▸ **WHAT THE TASK ASKS**:
Please return the lines from the items below unchanged, starting at the line that contains "crafting of sermons" and ending at the line that contains "site. Ultimately, and", with both of those lines included.

▸ **INPUT FOR THIS TASK**:
┏━━

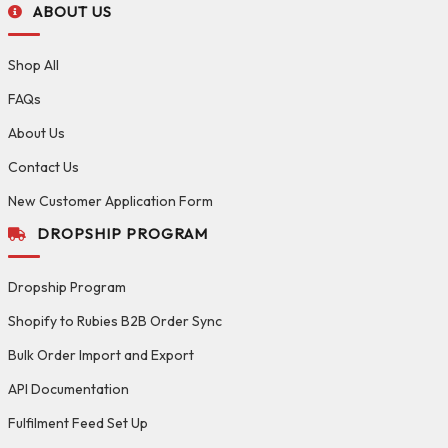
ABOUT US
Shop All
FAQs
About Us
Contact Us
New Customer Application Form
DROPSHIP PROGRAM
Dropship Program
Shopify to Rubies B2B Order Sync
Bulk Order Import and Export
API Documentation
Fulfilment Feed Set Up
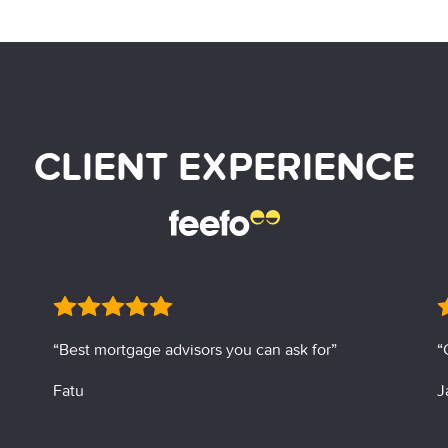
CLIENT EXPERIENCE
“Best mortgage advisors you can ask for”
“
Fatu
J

┗━━
┏━━

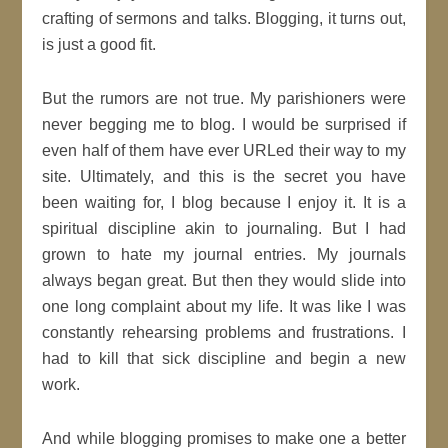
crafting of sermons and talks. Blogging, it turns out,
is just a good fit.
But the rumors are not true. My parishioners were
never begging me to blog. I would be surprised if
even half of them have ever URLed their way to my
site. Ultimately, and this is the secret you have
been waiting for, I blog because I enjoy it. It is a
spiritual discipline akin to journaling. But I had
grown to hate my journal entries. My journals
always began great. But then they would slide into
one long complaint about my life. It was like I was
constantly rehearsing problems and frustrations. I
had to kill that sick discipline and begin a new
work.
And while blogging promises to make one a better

┗━━

▸ **TASK RESPONSE**:
crafting of sermons and talks. Blogging, it turns out,
is just a good fit.
But the rumors are not true. My parishioners were
never begging me to blog. I would be surprised if
even half of them have ever URLed their way to my
site. Ultimately, and this is the secret you have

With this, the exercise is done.